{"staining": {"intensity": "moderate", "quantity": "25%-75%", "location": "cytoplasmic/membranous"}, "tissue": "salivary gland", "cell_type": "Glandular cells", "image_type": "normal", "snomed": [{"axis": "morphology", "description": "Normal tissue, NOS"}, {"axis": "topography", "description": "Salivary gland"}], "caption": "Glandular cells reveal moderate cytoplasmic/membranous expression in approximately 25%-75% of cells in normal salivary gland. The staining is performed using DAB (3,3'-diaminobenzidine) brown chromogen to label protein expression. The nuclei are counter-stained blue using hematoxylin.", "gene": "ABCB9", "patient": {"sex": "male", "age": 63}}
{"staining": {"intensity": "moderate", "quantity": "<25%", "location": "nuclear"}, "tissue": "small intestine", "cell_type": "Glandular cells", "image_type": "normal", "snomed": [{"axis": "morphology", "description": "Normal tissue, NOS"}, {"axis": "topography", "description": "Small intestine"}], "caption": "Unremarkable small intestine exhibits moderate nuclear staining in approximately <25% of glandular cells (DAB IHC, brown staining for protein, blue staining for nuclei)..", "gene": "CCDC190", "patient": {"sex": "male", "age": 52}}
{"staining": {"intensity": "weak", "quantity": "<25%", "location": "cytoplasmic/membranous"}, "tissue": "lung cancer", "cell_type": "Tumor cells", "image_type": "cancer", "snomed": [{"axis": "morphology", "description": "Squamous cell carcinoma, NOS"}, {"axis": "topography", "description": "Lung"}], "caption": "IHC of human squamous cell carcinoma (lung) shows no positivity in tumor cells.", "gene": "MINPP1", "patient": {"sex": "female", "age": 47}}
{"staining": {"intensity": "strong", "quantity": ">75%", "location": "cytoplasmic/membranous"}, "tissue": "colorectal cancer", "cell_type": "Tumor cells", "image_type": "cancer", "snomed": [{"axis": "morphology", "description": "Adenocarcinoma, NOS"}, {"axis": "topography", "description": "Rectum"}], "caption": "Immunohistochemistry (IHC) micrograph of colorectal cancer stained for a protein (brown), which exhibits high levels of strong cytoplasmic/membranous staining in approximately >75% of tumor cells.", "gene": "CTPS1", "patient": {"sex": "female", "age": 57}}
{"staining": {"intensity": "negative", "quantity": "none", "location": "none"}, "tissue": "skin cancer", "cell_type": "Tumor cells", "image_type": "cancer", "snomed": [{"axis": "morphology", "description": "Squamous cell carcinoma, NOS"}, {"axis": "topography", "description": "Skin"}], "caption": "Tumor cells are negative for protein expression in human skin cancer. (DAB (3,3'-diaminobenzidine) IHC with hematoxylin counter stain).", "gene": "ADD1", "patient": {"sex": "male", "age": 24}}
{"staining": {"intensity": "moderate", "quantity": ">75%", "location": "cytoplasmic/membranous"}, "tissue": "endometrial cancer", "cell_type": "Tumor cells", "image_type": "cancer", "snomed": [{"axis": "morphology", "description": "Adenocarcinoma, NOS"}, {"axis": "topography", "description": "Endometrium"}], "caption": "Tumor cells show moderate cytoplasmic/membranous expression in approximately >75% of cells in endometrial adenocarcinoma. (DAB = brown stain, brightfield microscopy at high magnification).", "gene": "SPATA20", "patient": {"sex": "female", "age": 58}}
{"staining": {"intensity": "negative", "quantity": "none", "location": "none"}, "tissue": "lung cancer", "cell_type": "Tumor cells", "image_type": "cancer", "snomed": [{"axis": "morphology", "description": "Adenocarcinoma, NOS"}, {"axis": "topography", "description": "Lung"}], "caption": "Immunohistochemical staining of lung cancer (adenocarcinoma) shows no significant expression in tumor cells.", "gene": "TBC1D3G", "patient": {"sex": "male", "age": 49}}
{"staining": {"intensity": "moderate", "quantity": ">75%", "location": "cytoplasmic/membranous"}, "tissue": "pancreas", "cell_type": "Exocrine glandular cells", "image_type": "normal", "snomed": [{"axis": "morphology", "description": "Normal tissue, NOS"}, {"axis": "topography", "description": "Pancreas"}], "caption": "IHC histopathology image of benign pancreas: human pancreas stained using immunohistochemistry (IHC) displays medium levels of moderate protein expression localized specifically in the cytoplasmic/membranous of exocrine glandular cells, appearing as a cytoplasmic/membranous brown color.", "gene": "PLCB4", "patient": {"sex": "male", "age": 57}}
------------
What you have to do →
Without leaving anything out, transcribe the records above exactly.

Problem solution →
{"staining": {"intensity": "moderate", "quantity": "25%-75%", "location": "cytoplasmic/membranous"}, "tissue": "salivary gland", "cell_type": "Glandular cells", "image_type": "normal", "snomed": [{"axis": "morphology", "description": "Normal tissue, NOS"}, {"axis": "topography", "description": "Salivary gland"}], "caption": "Glandular cells reveal moderate cytoplasmic/membranous expression in approximately 25%-75% of cells in normal salivary gland. The staining is performed using DAB (3,3'-diaminobenzidine) brown chromogen to label protein expression. The nuclei are counter-stained blue using hematoxylin.", "gene": "ABCB9", "patient": {"sex": "male", "age": 63}}
{"staining": {"intensity": "moderate", "quantity": "<25%", "location": "nuclear"}, "tissue": "small intestine", "cell_type": "Glandular cells", "image_type": "normal", "snomed": [{"axis": "morphology", "description": "Normal tissue, NOS"}, {"axis": "topography", "description": "Small intestine"}], "caption": "Unremarkable small intestine exhibits moderate nuclear staining in approximately <25% of glandular cells (DAB IHC, brown staining for protein, blue staining for nuclei)..", "gene": "CCDC190", "patient": {"sex": "male", "age": 52}}
{"staining": {"intensity": "weak", "quantity": "<25%", "location": "cytoplasmic/membranous"}, "tissue": "lung cancer", "cell_type": "Tumor cells", "image_type": "cancer", "snomed": [{"axis": "morphology", "description": "Squamous cell carcinoma, NOS"}, {"axis": "topography", "description": "Lung"}], "caption": "IHC of human squamous cell carcinoma (lung) shows no positivity in tumor cells.", "gene": "MINPP1", "patient": {"sex": "female", "age": 47}}
{"staining": {"intensity": "strong", "quantity": ">75%", "location": "cytoplasmic/membranous"}, "tissue": "colorectal cancer", "cell_type": "Tumor cells", "image_type": "cancer", "snomed": [{"axis": "morphology", "description": "Adenocarcinoma, NOS"}, {"axis": "topography", "description": "Rectum"}], "caption": "Immunohistochemistry (IHC) micrograph of colorectal cancer stained for a protein (brown), which exhibits high levels of strong cytoplasmic/membranous staining in approximately >75% of tumor cells.", "gene": "CTPS1", "patient": {"sex": "female", "age": 57}}
{"staining": {"intensity": "negative", "quantity": "none", "location": "none"}, "tissue": "skin cancer", "cell_type": "Tumor cells", "image_type": "cancer", "snomed": [{"axis": "morphology", "description": "Squamous cell carcinoma, NOS"}, {"axis": "topography", "description": "Skin"}], "caption": "Tumor cells are negative for protein expression in human skin cancer. (DAB (3,3'-diaminobenzidine) IHC with hematoxylin counter stain).", "gene": "ADD1", "patient": {"sex": "male", "age": 24}}
{"staining": {"intensity": "moderate", "quantity": ">75%", "location": "cytoplasmic/membranous"}, "tissue": "endometrial cancer", "cell_type": "Tumor cells", "image_type": "cancer", "snomed": [{"axis": "morphology", "description": "Adenocarcinoma, NOS"}, {"axis": "topography", "description": "Endometrium"}], "caption": "Tumor cells show moderate cytoplasmic/membranous expression in approximately >75% of cells in endometrial adenocarcinoma. (DAB = brown stain, brightfield microscopy at high magnification).", "gene": "SPATA20", "patient": {"sex": "female", "age": 58}}
{"staining": {"intensity": "negative", "quantity": "none", "location": "none"}, "tissue": "lung cancer", "cell_type": "Tumor cells", "image_type": "cancer", "snomed": [{"axis": "morphology", "description": "Adenocarcinoma, NOS"}, {"axis": "topography", "description": "Lung"}], "caption": "Immunohistochemical staining of lung cancer (adenocarcinoma) shows no significant expression in tumor cells.", "gene": "TBC1D3G", "patient": {"sex": "male", "age": 49}}
{"staining": {"intensity": "moderate", "quantity": ">75%", "location": "cytoplasmic/membranous"}, "tissue": "pancreas", "cell_type": "Exocrine glandular cells", "image_type": "normal", "snomed": [{"axis": "morphology", "description": "Normal tissue, NOS"}, {"axis": "topography", "description": "Pancreas"}], "caption": "IHC histopathology image of benign pancreas: human pancreas stained using immunohistochemistry (IHC) displays medium levels of moderate protein expression localized specifically in the cytoplasmic/membranous of exocrine glandular cells, appearing as a cytoplasmic/membranous brown color.", "gene": "PLCB4", "patient": {"sex": "male", "age": 57}}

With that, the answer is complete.